## DATA UNDER STUDY
>>
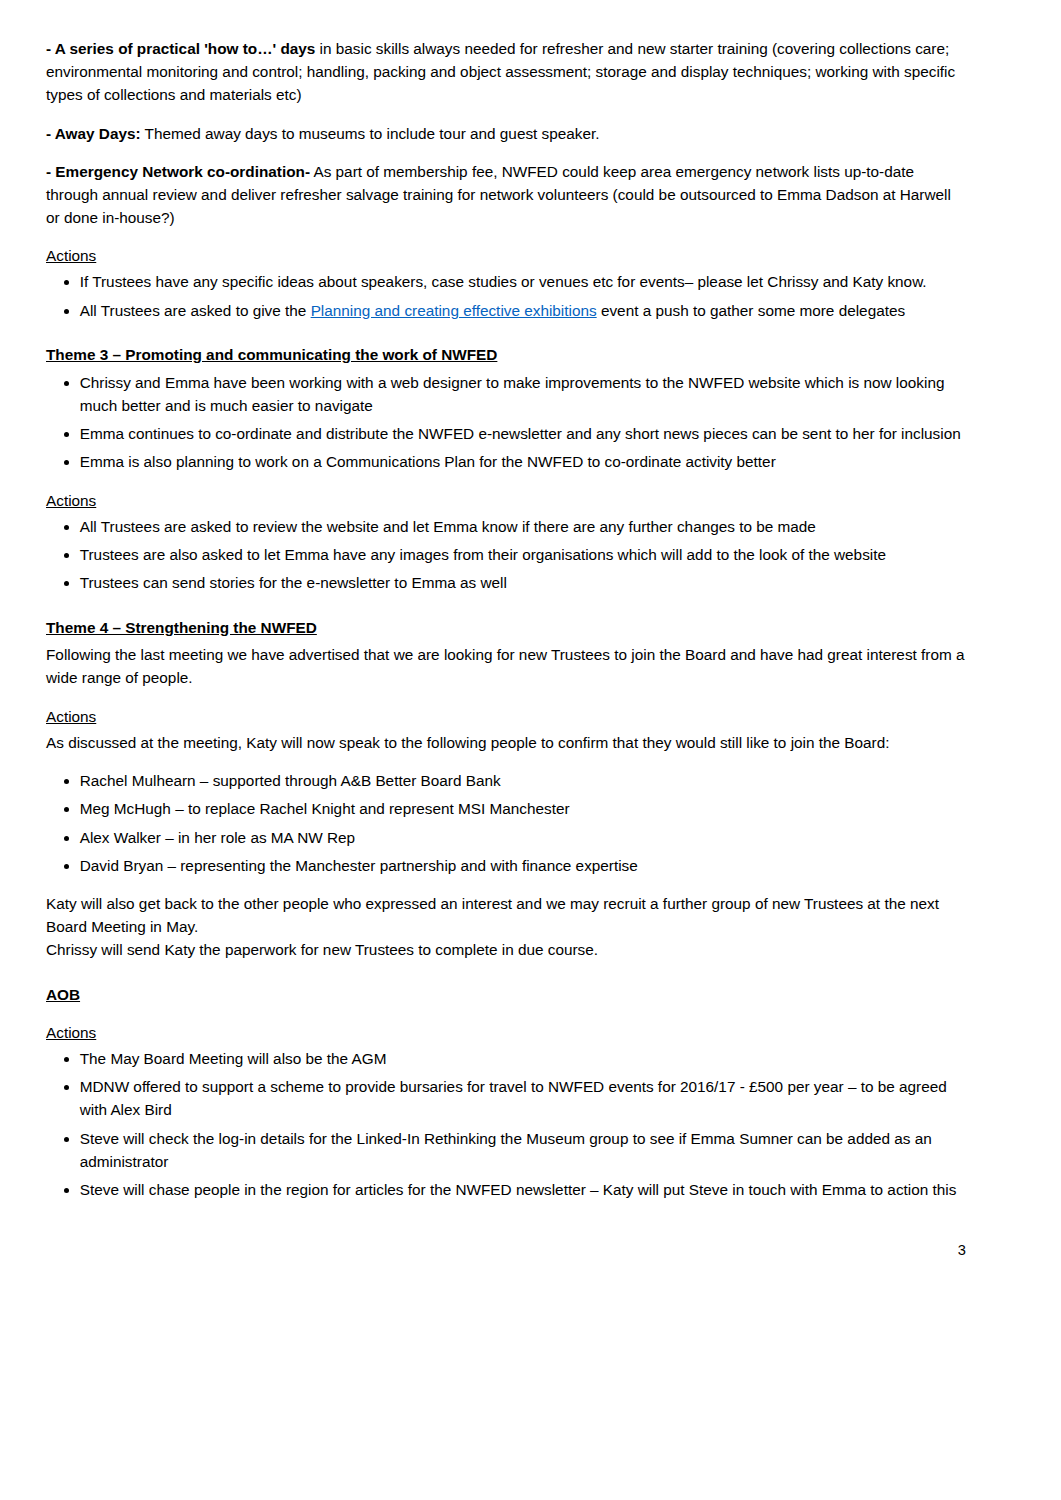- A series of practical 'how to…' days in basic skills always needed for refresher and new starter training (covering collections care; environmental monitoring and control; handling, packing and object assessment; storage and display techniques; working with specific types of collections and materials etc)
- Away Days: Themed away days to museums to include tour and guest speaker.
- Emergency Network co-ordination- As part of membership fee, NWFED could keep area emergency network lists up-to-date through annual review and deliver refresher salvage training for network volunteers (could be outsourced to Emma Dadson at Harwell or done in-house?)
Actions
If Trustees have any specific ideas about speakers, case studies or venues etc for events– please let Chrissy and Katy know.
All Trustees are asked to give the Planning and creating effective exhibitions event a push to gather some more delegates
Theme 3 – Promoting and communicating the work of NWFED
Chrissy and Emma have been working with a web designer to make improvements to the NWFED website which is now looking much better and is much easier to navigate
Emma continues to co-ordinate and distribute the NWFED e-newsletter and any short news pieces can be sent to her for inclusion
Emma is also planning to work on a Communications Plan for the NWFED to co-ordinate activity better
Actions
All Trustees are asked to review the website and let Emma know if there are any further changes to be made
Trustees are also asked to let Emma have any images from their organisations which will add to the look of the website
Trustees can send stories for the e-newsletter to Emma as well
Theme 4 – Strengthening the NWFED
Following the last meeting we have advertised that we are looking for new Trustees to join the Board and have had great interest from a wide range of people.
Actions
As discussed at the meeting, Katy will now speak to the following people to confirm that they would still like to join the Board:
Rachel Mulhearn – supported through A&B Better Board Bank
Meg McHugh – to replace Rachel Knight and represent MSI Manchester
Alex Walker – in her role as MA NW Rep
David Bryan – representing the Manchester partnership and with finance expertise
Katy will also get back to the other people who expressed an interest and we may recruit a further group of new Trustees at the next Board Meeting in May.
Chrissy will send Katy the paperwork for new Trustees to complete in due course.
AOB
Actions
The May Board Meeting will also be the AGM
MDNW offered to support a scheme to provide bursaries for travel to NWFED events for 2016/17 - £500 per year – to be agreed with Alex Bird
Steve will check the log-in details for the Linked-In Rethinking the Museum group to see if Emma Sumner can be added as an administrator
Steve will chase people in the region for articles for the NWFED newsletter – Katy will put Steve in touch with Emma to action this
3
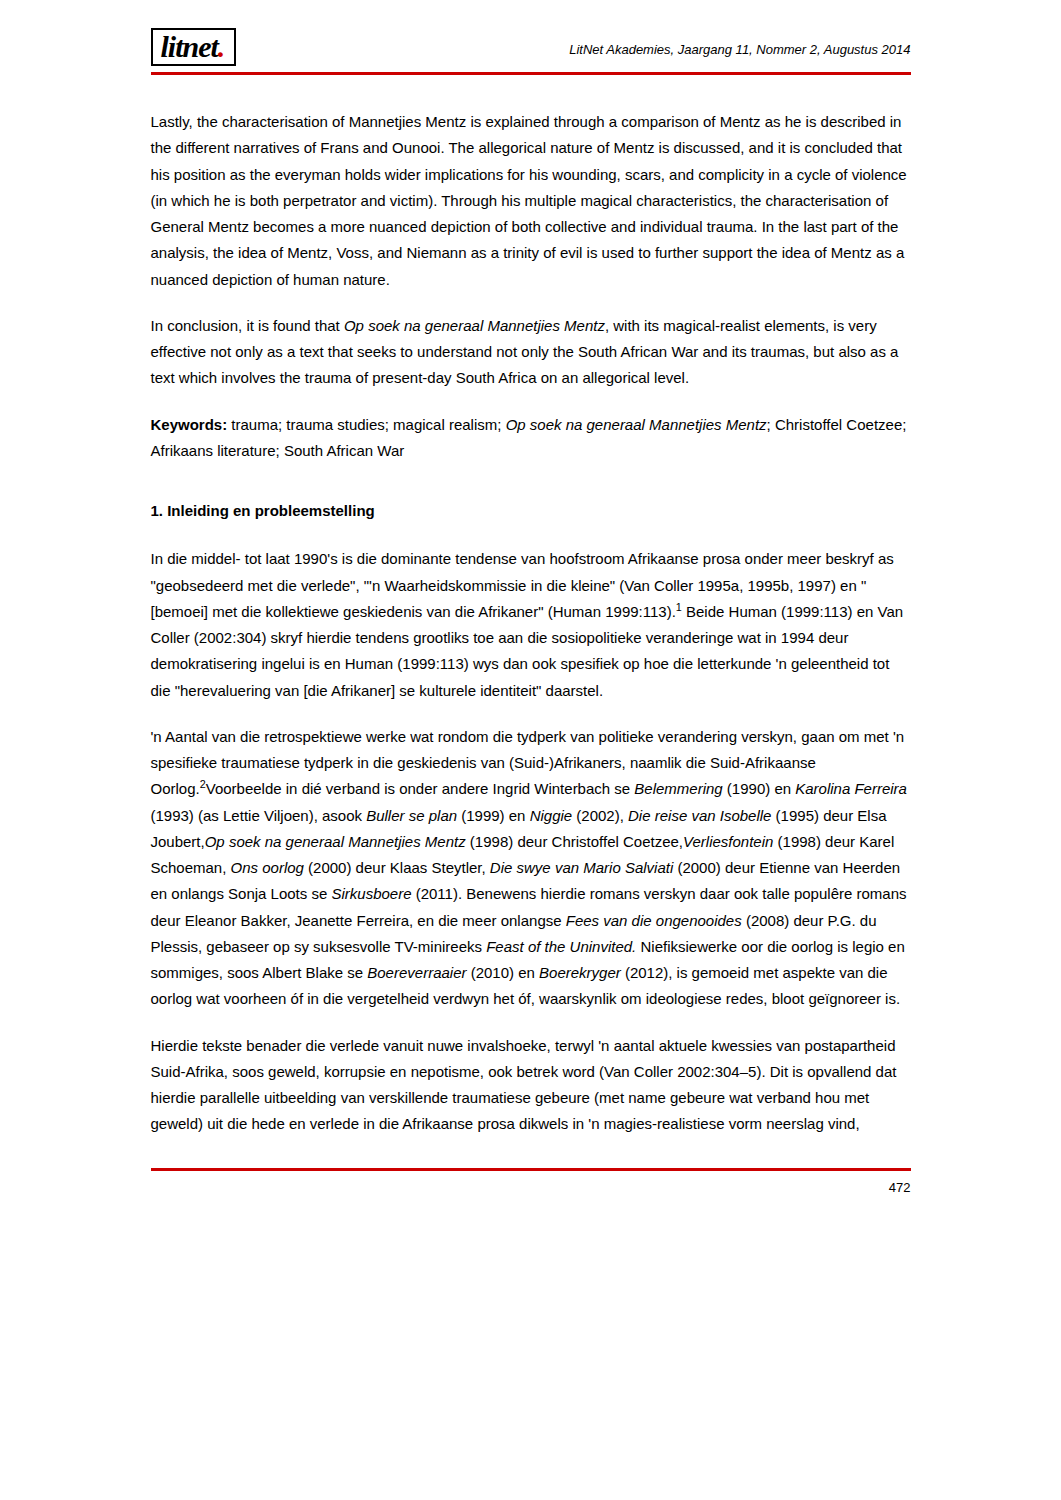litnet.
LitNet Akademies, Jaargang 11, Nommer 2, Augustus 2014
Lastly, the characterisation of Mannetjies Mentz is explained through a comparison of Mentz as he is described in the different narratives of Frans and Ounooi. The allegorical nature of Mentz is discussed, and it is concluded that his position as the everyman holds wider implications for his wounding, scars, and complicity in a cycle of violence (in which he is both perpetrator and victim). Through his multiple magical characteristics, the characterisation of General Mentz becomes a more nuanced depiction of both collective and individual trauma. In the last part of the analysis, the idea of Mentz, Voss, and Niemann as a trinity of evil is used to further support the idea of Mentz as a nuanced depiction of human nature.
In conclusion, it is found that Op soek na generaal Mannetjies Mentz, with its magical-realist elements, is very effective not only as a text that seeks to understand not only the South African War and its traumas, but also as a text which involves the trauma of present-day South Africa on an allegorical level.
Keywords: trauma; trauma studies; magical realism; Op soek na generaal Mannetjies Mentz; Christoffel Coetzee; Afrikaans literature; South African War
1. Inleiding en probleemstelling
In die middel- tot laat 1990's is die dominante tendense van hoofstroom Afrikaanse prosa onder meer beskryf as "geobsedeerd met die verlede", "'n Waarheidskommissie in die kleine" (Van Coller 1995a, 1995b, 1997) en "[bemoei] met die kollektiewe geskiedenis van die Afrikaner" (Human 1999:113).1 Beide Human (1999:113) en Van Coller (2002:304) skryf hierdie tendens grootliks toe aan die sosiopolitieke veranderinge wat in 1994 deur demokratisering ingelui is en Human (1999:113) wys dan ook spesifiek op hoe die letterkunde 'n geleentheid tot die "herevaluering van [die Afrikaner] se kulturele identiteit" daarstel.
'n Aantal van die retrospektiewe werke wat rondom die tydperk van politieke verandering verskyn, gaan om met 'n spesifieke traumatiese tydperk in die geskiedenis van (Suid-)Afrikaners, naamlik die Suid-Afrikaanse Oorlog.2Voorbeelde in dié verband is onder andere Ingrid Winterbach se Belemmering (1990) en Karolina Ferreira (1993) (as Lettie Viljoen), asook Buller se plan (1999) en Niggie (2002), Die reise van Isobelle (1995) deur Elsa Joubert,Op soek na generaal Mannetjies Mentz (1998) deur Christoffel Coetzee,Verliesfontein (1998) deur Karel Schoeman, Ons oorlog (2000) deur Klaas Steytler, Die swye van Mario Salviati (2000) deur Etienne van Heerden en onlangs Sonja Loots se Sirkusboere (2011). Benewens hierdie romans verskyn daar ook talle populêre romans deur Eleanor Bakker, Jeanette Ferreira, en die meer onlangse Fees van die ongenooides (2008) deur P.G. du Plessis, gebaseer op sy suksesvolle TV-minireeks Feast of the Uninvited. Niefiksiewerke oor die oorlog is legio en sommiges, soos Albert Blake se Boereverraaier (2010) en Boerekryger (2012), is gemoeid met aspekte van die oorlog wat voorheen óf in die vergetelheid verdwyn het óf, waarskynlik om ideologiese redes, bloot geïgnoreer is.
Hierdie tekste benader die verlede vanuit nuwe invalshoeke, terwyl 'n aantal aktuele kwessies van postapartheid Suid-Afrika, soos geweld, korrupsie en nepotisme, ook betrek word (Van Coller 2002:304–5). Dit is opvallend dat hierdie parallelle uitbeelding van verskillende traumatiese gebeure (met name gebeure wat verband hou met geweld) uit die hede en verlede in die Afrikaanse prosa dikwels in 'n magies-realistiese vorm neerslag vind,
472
<<
## WHAT YOU WILL DO
Print all data above verbatim, except pictures.

## ANSWER AREA
- A series of practical 'how to…' days in basic skills always needed for refresher and new starter training (covering collections care; environmental monitoring and control; handling, packing and object assessment; storage and display techniques; working with specific types of collections and materials etc)
- Away Days: Themed away days to museums to include tour and guest speaker.
- Emergency Network co-ordination- As part of membership fee, NWFED could keep area emergency network lists up-to-date through annual review and deliver refresher salvage training for network volunteers (could be outsourced to Emma Dadson at Harwell or done in-house?)
Actions
If Trustees have any specific ideas about speakers, case studies or venues etc for events– please let Chrissy and Katy know.
All Trustees are asked to give the Planning and creating effective exhibitions event a push to gather some more delegates
Theme 3 – Promoting and communicating the work of NWFED
Chrissy and Emma have been working with a web designer to make improvements to the NWFED website which is now looking much better and is much easier to navigate
Emma continues to co-ordinate and distribute the NWFED e-newsletter and any short news pieces can be sent to her for inclusion
Emma is also planning to work on a Communications Plan for the NWFED to co-ordinate activity better
Actions
All Trustees are asked to review the website and let Emma know if there are any further changes to be made
Trustees are also asked to let Emma have any images from their organisations which will add to the look of the website
Trustees can send stories for the e-newsletter to Emma as well
Theme 4 – Strengthening the NWFED
Following the last meeting we have advertised that we are looking for new Trustees to join the Board and have had great interest from a wide range of people.
Actions
As discussed at the meeting, Katy will now speak to the following people to confirm that they would still like to join the Board:
Rachel Mulhearn – supported through A&B Better Board Bank
Meg McHugh – to replace Rachel Knight and represent MSI Manchester
Alex Walker – in her role as MA NW Rep
David Bryan – representing the Manchester partnership and with finance expertise
Katy will also get back to the other people who expressed an interest and we may recruit a further group of new Trustees at the next Board Meeting in May.
Chrissy will send Katy the paperwork for new Trustees to complete in due course.
AOB
Actions
The May Board Meeting will also be the AGM
MDNW offered to support a scheme to provide bursaries for travel to NWFED events for 2016/17 - £500 per year – to be agreed with Alex Bird
Steve will check the log-in details for the Linked-In Rethinking the Museum group to see if Emma Sumner can be added as an administrator
Steve will chase people in the region for articles for the NWFED newsletter – Katy will put Steve in touch with Emma to action this
3
litnet.
LitNet Akademies, Jaargang 11, Nommer 2, Augustus 2014
Lastly, the characterisation of Mannetjies Mentz is explained through a comparison of Mentz as he is described in the different narratives of Frans and Ounooi. The allegorical nature of Mentz is discussed, and it is concluded that his position as the everyman holds wider implications for his wounding, scars, and complicity in a cycle of violence (in which he is both perpetrator and victim). Through his multiple magical characteristics, the characterisation of General Mentz becomes a more nuanced depiction of both collective and individual trauma. In the last part of the analysis, the idea of Mentz, Voss, and Niemann as a trinity of evil is used to further support the idea of Mentz as a nuanced depiction of human nature.
In conclusion, it is found that Op soek na generaal Mannetjies Mentz, with its magical-realist elements, is very effective not only as a text that seeks to understand not only the South African War and its traumas, but also as a text which involves the trauma of present-day South Africa on an allegorical level.
Keywords: trauma; trauma studies; magical realism; Op soek na generaal Mannetjies Mentz; Christoffel Coetzee; Afrikaans literature; South African War
1. Inleiding en probleemstelling
In die middel- tot laat 1990's is die dominante tendense van hoofstroom Afrikaanse prosa onder meer beskryf as "geobsedeerd met die verlede", "'n Waarheidskommissie in die kleine" (Van Coller 1995a, 1995b, 1997) en "[bemoei] met die kollektiewe geskiedenis van die Afrikaner" (Human 1999:113).1 Beide Human (1999:113) en Van Coller (2002:304) skryf hierdie tendens grootliks toe aan die sosiopolitieke veranderinge wat in 1994 deur demokratisering ingelui is en Human (1999:113) wys dan ook spesifiek op hoe die letterkunde 'n geleentheid tot die "herevaluering van [die Afrikaner] se kulturele identiteit" daarstel.
'n Aantal van die retrospektiewe werke wat rondom die tydperk van politieke verandering verskyn, gaan om met 'n spesifieke traumatiese tydperk in die geskiedenis van (Suid-)Afrikaners, naamlik die Suid-Afrikaanse Oorlog.2Voorbeelde in dié verband is onder andere Ingrid Winterbach se Belemmering (1990) en Karolina Ferreira (1993) (as Lettie Viljoen), asook Buller se plan (1999) en Niggie (2002), Die reise van Isobelle (1995) deur Elsa Joubert,Op soek na generaal Mannetjies Mentz (1998) deur Christoffel Coetzee,Verliesfontein (1998) deur Karel Schoeman, Ons oorlog (2000) deur Klaas Steytler, Die swye van Mario Salviati (2000) deur Etienne van Heerden en onlangs Sonja Loots se Sirkusboere (2011). Benewens hierdie romans verskyn daar ook talle populêre romans deur Eleanor Bakker, Jeanette Ferreira, en die meer onlangse Fees van die ongenooides (2008) deur P.G. du Plessis, gebaseer op sy suksesvolle TV-minireeks Feast of the Uninvited. Niefiksiewerke oor die oorlog is legio en sommiges, soos Albert Blake se Boereverraaier (2010) en Boerekryger (2012), is gemoeid met aspekte van die oorlog wat voorheen óf in die vergetelheid verdwyn het óf, waarskynlik om ideologiese redes, bloot geïgnoreer is.
Hierdie tekste benader die verlede vanuit nuwe invalshoeke, terwyl 'n aantal aktuele kwessies van postapartheid Suid-Afrika, soos geweld, korrupsie en nepotisme, ook betrek word (Van Coller 2002:304–5). Dit is opvallend dat hierdie parallelle uitbeelding van verskillende traumatiese gebeure (met name gebeure wat verband hou met geweld) uit die hede en verlede in die Afrikaanse prosa dikwels in 'n magies-realistiese vorm neerslag vind,
472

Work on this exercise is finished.